When I use the class XmlDocument to parser the xml file which contains chinese words and using the gb2312 encoding, it always produces the error message “unmatched tags”,

also, the chinese words change to be irrecognizable. I feel very strange.

The part of xml file is:

<?xml version="1.0" encoding="gb2312"?>

窗口(window)

Cheers
Warren


#2

[quote=“xinhu”]Hi,

When I use the class XmlDocument to parser the xml file which contains chinese words and using the gb2312 encoding, it always produces the error message “unmatched tags”,

also, the chinese words change to be irrecognizable. I feel very strange.

The part of xml file is:

<?xml version="1.0" encoding="gb2312"?>

窗口(window)

Cheers
Warren[/quote]

I test in using the Markup to parser the same file, it works. I don’t think it the the file’s defect.


#3

Yes, the parser ignores the encoding, as the only file format it can read from is utf8.

Of course, if you can use some other mechanism to read the file into a (unicode) String, it’ll happily parse that.

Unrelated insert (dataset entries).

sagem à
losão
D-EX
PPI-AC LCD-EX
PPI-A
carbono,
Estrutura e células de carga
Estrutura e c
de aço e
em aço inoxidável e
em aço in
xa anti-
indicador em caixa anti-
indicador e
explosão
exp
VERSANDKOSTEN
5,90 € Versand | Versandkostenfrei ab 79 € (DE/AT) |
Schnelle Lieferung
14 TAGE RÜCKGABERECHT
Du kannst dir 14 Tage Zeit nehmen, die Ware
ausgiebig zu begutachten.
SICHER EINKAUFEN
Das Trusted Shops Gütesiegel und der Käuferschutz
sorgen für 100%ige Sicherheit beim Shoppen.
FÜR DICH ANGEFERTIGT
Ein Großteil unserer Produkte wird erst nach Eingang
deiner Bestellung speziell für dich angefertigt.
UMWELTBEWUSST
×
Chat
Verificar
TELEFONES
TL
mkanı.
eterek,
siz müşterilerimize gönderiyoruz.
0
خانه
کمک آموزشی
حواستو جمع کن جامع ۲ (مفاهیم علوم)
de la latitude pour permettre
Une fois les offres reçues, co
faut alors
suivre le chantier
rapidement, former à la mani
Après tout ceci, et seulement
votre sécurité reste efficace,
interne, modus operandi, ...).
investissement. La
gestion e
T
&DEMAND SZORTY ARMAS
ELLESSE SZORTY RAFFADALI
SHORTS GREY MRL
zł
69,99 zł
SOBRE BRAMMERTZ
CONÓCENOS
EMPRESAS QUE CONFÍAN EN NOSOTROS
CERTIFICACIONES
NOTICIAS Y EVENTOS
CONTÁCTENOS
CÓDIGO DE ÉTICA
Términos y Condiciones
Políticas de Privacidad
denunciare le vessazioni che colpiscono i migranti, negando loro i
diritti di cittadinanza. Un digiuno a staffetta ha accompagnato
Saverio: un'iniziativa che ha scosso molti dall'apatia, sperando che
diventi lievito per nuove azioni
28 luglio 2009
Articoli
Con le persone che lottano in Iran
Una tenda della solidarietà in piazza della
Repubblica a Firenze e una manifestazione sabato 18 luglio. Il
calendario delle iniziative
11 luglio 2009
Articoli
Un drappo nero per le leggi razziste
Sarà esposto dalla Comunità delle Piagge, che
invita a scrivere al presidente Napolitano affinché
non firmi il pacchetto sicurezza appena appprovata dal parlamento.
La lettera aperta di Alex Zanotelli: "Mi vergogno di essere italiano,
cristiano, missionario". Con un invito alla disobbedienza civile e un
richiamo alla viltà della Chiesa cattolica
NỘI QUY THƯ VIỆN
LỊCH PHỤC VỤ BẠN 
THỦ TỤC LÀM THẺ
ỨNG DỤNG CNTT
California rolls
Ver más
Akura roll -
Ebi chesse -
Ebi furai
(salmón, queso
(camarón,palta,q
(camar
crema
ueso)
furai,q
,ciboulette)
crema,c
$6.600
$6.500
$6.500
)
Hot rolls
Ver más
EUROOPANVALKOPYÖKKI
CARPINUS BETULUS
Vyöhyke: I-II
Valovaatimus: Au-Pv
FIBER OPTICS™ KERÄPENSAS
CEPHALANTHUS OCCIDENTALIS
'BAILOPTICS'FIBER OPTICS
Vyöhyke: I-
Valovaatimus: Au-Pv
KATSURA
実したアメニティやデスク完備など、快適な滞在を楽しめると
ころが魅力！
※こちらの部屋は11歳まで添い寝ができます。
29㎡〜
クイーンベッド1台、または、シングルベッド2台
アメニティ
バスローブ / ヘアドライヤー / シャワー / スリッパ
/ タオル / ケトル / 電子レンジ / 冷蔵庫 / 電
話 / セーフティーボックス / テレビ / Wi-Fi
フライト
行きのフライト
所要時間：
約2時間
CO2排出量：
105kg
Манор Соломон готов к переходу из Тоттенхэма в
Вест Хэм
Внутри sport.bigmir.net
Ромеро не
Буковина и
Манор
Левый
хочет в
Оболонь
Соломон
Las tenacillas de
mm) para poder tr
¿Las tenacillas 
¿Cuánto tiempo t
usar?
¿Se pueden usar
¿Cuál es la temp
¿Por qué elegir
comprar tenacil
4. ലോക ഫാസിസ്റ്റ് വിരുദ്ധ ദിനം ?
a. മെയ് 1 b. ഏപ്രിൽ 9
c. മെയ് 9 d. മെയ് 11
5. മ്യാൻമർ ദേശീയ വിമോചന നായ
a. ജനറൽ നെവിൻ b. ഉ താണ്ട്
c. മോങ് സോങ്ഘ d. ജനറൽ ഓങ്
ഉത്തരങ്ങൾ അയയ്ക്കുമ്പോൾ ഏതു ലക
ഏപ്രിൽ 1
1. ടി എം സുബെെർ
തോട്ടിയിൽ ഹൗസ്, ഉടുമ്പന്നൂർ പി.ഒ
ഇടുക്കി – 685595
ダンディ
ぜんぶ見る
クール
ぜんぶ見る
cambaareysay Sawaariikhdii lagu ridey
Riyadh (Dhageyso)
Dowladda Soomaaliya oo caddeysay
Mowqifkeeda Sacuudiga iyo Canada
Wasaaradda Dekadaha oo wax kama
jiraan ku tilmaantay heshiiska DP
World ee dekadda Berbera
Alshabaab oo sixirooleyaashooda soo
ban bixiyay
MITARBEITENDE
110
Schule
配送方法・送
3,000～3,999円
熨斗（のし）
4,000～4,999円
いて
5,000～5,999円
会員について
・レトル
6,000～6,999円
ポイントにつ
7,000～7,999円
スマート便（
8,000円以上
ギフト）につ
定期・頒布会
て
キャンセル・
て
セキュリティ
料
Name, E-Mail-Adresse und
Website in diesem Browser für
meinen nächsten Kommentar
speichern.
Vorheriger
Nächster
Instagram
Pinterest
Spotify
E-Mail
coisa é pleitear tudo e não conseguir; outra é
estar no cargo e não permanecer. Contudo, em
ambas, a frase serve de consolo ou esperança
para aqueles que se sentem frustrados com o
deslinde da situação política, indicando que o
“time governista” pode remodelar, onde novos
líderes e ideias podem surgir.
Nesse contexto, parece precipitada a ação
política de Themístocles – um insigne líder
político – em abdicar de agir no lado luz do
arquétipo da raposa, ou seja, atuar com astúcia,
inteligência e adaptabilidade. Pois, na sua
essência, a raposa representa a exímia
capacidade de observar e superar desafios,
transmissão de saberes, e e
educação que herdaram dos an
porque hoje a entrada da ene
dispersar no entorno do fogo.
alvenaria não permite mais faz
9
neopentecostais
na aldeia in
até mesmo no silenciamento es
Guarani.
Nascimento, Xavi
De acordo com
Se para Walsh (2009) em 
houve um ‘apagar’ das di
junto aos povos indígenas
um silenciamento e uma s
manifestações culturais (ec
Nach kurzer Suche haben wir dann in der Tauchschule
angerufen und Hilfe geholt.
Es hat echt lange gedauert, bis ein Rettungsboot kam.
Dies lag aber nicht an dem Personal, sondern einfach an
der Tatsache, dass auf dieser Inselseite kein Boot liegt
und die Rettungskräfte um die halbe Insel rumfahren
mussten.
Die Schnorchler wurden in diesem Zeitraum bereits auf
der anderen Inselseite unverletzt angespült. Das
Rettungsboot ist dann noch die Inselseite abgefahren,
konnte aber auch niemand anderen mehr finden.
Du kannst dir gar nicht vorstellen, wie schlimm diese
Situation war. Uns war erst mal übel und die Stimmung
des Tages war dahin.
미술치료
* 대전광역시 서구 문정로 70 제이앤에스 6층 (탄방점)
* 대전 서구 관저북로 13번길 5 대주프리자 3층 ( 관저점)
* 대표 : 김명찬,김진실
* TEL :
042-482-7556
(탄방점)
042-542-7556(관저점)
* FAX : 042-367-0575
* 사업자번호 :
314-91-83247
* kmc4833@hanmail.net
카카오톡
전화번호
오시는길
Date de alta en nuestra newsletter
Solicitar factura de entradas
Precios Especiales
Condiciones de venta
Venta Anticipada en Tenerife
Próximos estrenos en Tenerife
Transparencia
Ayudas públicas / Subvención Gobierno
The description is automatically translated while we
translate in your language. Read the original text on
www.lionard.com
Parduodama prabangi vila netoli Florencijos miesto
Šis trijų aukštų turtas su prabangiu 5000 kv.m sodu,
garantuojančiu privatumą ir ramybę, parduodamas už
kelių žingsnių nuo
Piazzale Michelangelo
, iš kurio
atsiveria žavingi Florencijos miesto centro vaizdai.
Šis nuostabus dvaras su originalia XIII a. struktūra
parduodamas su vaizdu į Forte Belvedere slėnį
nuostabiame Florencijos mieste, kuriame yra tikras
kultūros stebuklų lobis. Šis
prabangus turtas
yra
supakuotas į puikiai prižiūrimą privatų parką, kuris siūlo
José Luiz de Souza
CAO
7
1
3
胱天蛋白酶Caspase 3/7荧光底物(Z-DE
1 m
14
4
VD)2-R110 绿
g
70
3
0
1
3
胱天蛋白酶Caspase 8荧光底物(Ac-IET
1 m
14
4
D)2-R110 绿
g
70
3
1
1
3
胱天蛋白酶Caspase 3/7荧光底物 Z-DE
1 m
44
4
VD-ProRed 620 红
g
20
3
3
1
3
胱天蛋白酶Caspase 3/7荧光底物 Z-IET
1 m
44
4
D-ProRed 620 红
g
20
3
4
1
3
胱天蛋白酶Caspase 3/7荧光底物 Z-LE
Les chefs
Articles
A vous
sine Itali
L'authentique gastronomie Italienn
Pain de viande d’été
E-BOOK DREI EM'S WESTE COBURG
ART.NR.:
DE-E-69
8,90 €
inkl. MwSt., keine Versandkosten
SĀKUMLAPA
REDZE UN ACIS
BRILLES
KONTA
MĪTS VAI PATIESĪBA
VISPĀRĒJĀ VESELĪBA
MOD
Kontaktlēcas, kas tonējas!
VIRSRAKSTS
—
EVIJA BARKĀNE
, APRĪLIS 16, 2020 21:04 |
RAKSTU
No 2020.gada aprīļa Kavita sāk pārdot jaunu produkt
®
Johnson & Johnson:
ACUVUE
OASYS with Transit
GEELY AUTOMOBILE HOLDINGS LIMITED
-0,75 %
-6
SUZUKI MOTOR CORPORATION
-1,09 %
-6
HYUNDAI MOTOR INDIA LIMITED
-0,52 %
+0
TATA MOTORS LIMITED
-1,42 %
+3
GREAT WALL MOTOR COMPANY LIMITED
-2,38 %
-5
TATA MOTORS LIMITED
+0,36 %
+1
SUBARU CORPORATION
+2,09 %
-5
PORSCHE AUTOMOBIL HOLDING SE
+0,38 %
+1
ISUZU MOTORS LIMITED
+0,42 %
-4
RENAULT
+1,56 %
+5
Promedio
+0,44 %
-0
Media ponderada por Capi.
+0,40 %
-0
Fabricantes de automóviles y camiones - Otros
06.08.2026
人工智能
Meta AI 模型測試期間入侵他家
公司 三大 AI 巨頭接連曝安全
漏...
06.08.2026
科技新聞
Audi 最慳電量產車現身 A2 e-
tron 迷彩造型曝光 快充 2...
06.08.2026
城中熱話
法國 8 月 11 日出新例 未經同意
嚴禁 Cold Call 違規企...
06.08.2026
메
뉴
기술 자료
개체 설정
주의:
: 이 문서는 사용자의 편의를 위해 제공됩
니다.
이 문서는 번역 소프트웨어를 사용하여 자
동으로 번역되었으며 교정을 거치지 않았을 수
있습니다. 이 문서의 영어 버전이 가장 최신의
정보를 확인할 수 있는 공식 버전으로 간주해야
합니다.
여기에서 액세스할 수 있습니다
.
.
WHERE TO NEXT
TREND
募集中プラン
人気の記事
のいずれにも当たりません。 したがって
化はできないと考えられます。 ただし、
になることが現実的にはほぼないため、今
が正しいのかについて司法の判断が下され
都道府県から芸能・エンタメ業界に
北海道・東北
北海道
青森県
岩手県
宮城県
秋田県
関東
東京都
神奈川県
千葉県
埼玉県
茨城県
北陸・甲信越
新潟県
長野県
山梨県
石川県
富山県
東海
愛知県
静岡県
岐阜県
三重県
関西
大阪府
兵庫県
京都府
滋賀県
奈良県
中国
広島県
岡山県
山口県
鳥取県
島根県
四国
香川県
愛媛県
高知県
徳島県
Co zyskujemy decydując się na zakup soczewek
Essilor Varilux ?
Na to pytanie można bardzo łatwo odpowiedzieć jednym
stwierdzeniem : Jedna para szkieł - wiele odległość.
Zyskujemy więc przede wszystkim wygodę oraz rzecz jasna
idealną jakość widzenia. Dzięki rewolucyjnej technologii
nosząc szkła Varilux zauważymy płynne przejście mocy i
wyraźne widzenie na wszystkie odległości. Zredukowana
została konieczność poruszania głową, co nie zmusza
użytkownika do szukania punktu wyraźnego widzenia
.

TBH it should probably have asserted to let you know that it didn’t support it, I’ll add that to avoid confusion…


#4

Great, thanks jules.

It’s nice to support the encoding format in the juce, I hope juce will have such nice feture in the future. :slight_smile:


#5

No, I probably won’t add support for encodings. To do so would require at least a few days to code and test it, and would probably involve more code than the entire XML parser! Since nobody else has ever asked for it before, I really can’t justify the effort!